Well, OK. I guess I'm taking sarcasm beyond its acceptable limits with that one. A bunch of greedy local real estate hustlers and their select moneyed cronies is more like it. But, wouldn't you know that the same kind of Wilsonian (Larry, not Woodrow) animosity to "direct democracy" has shown up here on The Tattler? Check out this comment to Friday's post:
Here's the bad thing about Measure V. On the face of it, it's not the kind of thing I'd vote for because its structure is not the stuff of "good government." It's clearly a reactionary measure that gives radical control via public opinion. It serves its purpose for local residents under the circumstances, but I wonder if it is something that can withstand legal and political challenges in the long run. So it's a little scary.
Sierra Madre needs to craft some governmental structures as part of its public policy that works to achieve the results that the residents want to keep future development in scale and character with the community. Unfortunately the way things stand now with general Plan revisions, the State would ramrod overdevelopment into the plan. Probably best to wait this one out until sanity is restored in Sacramento.

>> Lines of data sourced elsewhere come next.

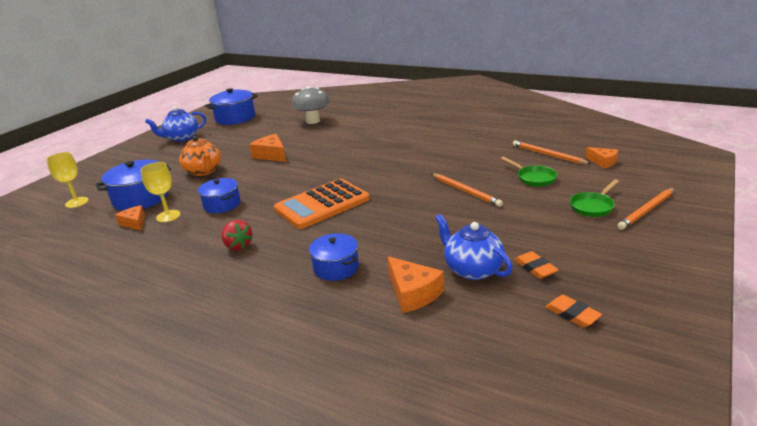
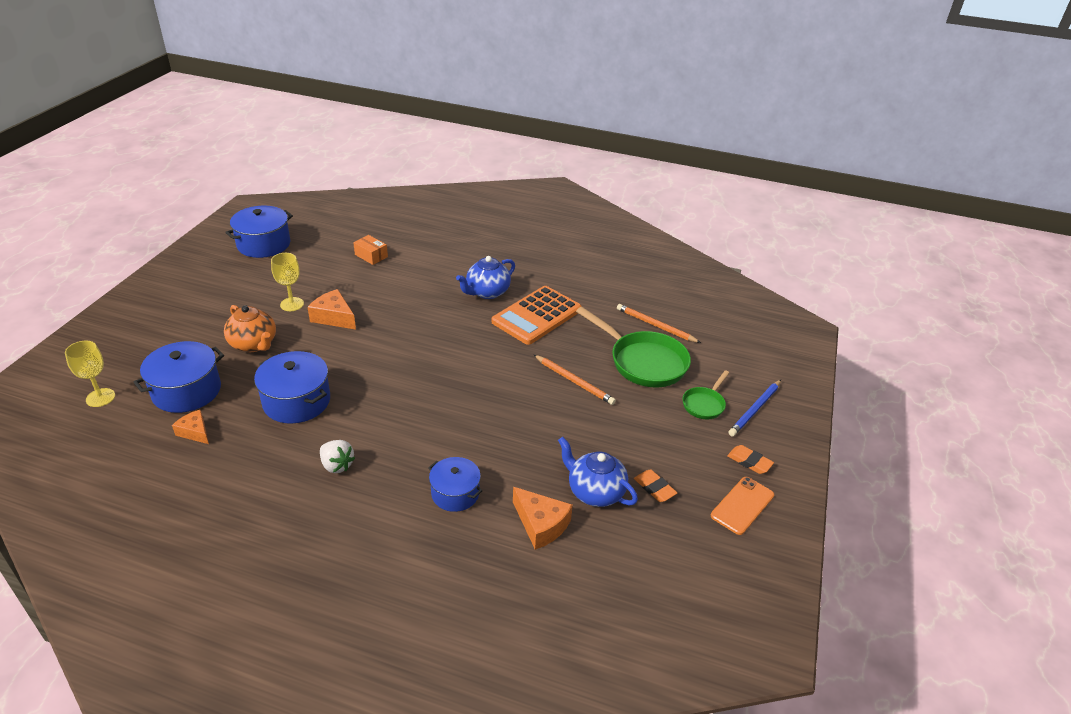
camera: 15 degrees left, 10 degrees up
(168, 216) = (234, 420): yellow goblet -> yellow goblet (292, 304)
(182, 138) = (201, 281): blue teapot -> blue teapot (487, 292)
(222, 204) = (296, 401): blue pot -> blue pot, size x1.54
(238, 246) = (337, 465): red strawberry -> white strawberry
(313, 121) = (371, 256): grey mushroom -> orange box
(322, 204) = (418, 401): orange calculator -> orange calculator (537, 316)
(533, 178) = (643, 362): green pan -> green pan, size x1.92
(572, 314) = (691, 543): orange eraser -> orange eraser (749, 462)
(603, 162) = (712, 338): orange cheese -> none
(632, 284) = (742, 505): none -> orange phone
(647, 210) = (755, 409): orange pencil -> blue pencil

Hmm, so many targets, so little time. First of all, to refer to something as both reactionary and radical at the same time does seem to be a bit of a semantic challenge. Kind of like calling somebody a "rightwing leftwinger." But since when has citizens taking control of a situation and using the vote to redress an understandable problem with a faithless government become a form of political extremism? To me this is what being an American is all about. Fearlessly standing up to bad government and using the vote to redress grievances is at the very heart of the ideals this country was founded upon. In the case of Measure V the problem was that there was no "good government," and the people of this town did their civic duty and remedied the problem. And we should never want to lose that option should the need arise again.
And then there is the inevitable scare tactic. And my guess is the author of this Wilsonian (Larry, not Woodrow) statement is chafed because we haven't hired any consultants to work on our new General Plan. You know, where citizen government is apparently rearing its problematic head once again? And what is this threat? "Unfortunately, the State would ramrod overdevelopment into the plan."

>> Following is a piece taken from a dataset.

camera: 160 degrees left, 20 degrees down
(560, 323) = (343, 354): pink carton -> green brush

I don't know where this dude has been napping or what, but the State is going to attempt to "ramrod overdevelopment into the plan" no matter what we do. The law, SB 375, has already been enacted, and people like "Sacramento Joe" Mosca and the rest of the SCAGgies are hard at work making sure those very things come to pass. To say that shelling out $300,000 for a consultant would somehow stop that process is absurd. Let's face it, all a consultant would be likely to do is recommend that we become compliant with Sacramento's development control. That is, roll over, stick our legs and paws into the air, and surrender any rights to controlling development in our town to the central planning apparatus up north.
Which, if I'm not mistaken, is exactly what the author of the above remarks is advocating here.